The market is starting to spook me a little.
- Crypto is selling off. Is crypto a leading indicator for the overall market direction? Hmm. I think it might be. It’s possible that the Gex X / Yers who thought investing in crypto was fun might tighten their wallets or go to cash. This could fuel the move away from growth and tech stocks.
- Fearing the FED. Even though I don’t think the FED will raise interest rates this year, the topic is starting to freak people out. The rotation out of high-flying tech stocks might just be the beginning.
- FED’s Reverse Repo. Simply put, this is a tool used by the FED to control money supply as well as a way for commercial banks to provide ongoing lending operations. Lately, we’ve seen a huge spike in Reverse Repos (FED selling back securities to the commercial banks) and it may be pointing to a growing concern that the market is flooded with too much cash. Too much liquidity could help drive up inflation. With RRPs, the FEDs balance sheet booms with cash, while simultaneously removing cash (liquidity) from the banks. Are banks showing signs of growing stress under the piles of cash?
- Equities market losing technical strength. Although the next leg up or down hasn’t been determined, the most recent S&P all-time-high showed some signs of weakening under the hood. An easy way to see this is in the RSI divergence.
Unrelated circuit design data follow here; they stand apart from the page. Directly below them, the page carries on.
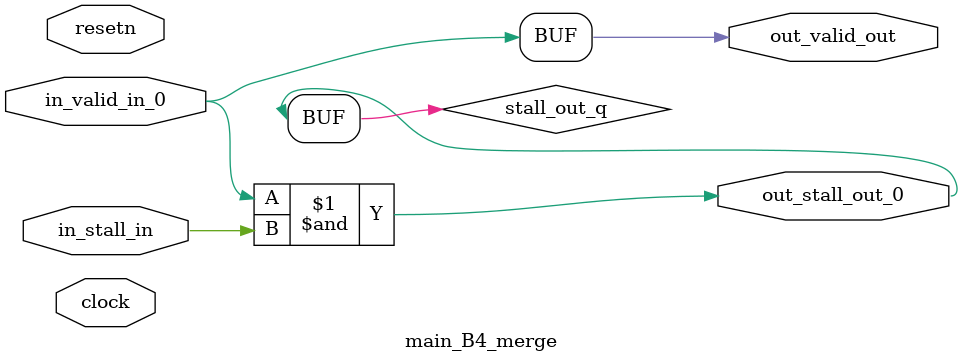
<source format=sv>



(* altera_attribute = "-name AUTO_SHIFT_REGISTER_RECOGNITION OFF; -name MESSAGE_DISABLE 10036; -name MESSAGE_DISABLE 10037; -name MESSAGE_DISABLE 14130; -name MESSAGE_DISABLE 14320; -name MESSAGE_DISABLE 15400; -name MESSAGE_DISABLE 14130; -name MESSAGE_DISABLE 10036; -name MESSAGE_DISABLE 12020; -name MESSAGE_DISABLE 12030; -name MESSAGE_DISABLE 12010; -name MESSAGE_DISABLE 12110; -name MESSAGE_DISABLE 14320; -name MESSAGE_DISABLE 13410; -name MESSAGE_DISABLE 113007; -name MESSAGE_DISABLE 10958" *)
module main_B4_merge (
    input wire [0:0] in_stall_in,
    input wire [0:0] in_valid_in_0,
    output wire [0:0] out_stall_out_0,
    output wire [0:0] out_valid_out,
    input wire clock,
    input wire resetn
    );

    wire [0:0] stall_out_q;


    // stall_out(LOGICAL,6)
    assign stall_out_q = in_valid_in_0 & in_stall_in;

    // out_stall_out_0(GPOUT,4)
    assign out_stall_out_0 = stall_out_q;

    // out_valid_out(GPOUT,5)
    assign out_valid_out = in_valid_in_0;

endmodule

</source>
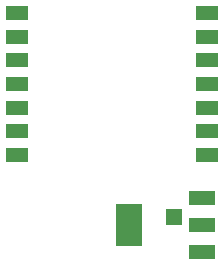
<source format=gtp>
G04 MADE WITH FRITZING*
G04 WWW.FRITZING.ORG*
G04 DOUBLE SIDED*
G04 HOLES PLATED*
G04 CONTOUR ON CENTER OF CONTOUR VECTOR*
%ASAXBY*%
%FSLAX23Y23*%
%MOIN*%
%OFA0B0*%
%SFA1.0B1.0*%
%ADD10R,0.088000X0.048000*%
%ADD11R,0.086600X0.141700*%
%ADD12R,0.081690X0.131309*%
%ADD13R,0.055556X0.055556*%
%ADD14R,0.075569X0.049806*%
%ADD15R,0.075569X0.049847*%
%ADD16R,0.001000X0.001000*%
%LNPASTEMASK1*%
G90*
G70*
G54D10*
X730Y940D03*
X730Y1031D03*
X730Y1122D03*
G54D11*
X486Y1031D03*
G54D12*
X485Y1031D03*
X485Y1031D03*
X485Y1031D03*
G54D13*
X636Y1059D03*
X636Y1059D03*
X636Y1059D03*
X636Y1059D03*
X636Y1059D03*
X636Y1059D03*
G54D14*
X112Y1265D03*
G54D15*
X112Y1344D03*
G54D14*
X112Y1423D03*
X112Y1501D03*
X112Y1580D03*
X112Y1659D03*
X112Y1737D03*
X745Y1737D03*
X745Y1659D03*
X745Y1580D03*
X745Y1501D03*
X745Y1423D03*
G54D15*
X745Y1344D03*
G54D14*
X745Y1265D03*
G54D16*
D02*
G04 End of PasteMask1*
M02*
</source>
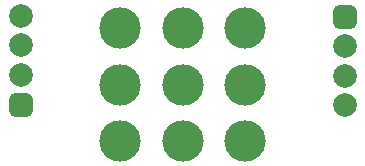
<source format=gbr>
%TF.GenerationSoftware,KiCad,Pcbnew,9.0.2*%
%TF.CreationDate,2025-07-08T13:29:16-05:00*%
%TF.ProjectId,3PDT Footswitch,33504454-2046-46f6-9f74-737769746368,rev?*%
%TF.SameCoordinates,Original*%
%TF.FileFunction,Soldermask,Bot*%
%TF.FilePolarity,Negative*%
%FSLAX46Y46*%
G04 Gerber Fmt 4.6, Leading zero omitted, Abs format (unit mm)*
G04 Created by KiCad (PCBNEW 9.0.2) date 2025-07-08 13:29:16*
%MOMM*%
%LPD*%
G01*
G04 APERTURE LIST*
G04 Aperture macros list*
%AMRoundRect*
0 Rectangle with rounded corners*
0 $1 Rounding radius*
0 $2 $3 $4 $5 $6 $7 $8 $9 X,Y pos of 4 corners*
0 Add a 4 corners polygon primitive as box body*
4,1,4,$2,$3,$4,$5,$6,$7,$8,$9,$2,$3,0*
0 Add four circle primitives for the rounded corners*
1,1,$1+$1,$2,$3*
1,1,$1+$1,$4,$5*
1,1,$1+$1,$6,$7*
1,1,$1+$1,$8,$9*
0 Add four rect primitives between the rounded corners*
20,1,$1+$1,$2,$3,$4,$5,0*
20,1,$1+$1,$4,$5,$6,$7,0*
20,1,$1+$1,$6,$7,$8,$9,0*
20,1,$1+$1,$8,$9,$2,$3,0*%
G04 Aperture macros list end*
%ADD10RoundRect,0.500000X0.500000X-0.500000X0.500000X0.500000X-0.500000X0.500000X-0.500000X-0.500000X0*%
%ADD11C,2.000000*%
%ADD12RoundRect,0.500000X-0.500000X0.500000X-0.500000X-0.500000X0.500000X-0.500000X0.500000X0.500000X0*%
%ADD13C,3.500000*%
G04 APERTURE END LIST*
D10*
%TO.C,J2*%
X11684000Y23722000D03*
D11*
X11684000Y26222000D03*
X11684000Y28722000D03*
X11684000Y31222000D03*
%TD*%
D12*
%TO.C,J1*%
X39116000Y31142000D03*
D11*
X39116000Y28642000D03*
X39116000Y26142000D03*
X39116000Y23642000D03*
%TD*%
D13*
%TO.C,SW1*%
X20100000Y20600000D03*
X20100000Y25400000D03*
X20100000Y30200000D03*
X25400000Y20600000D03*
X25400000Y25400000D03*
X25400000Y30200000D03*
X30700000Y20600000D03*
X30700000Y25400000D03*
X30700000Y30200000D03*
%TD*%
M02*

</source>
In this VOO chart, you can see the obvious weakening – not to mention that ugly red candle on Friday. My eyes are on SMA50. Anything below that and I’ll be doing some significant cash-building.
As I try to sort through my next moves, it feels wise to start considering short side hedges against air pockets that are likely to occure over the next few months. The first two trade ideas that come to mind are TBT and SH.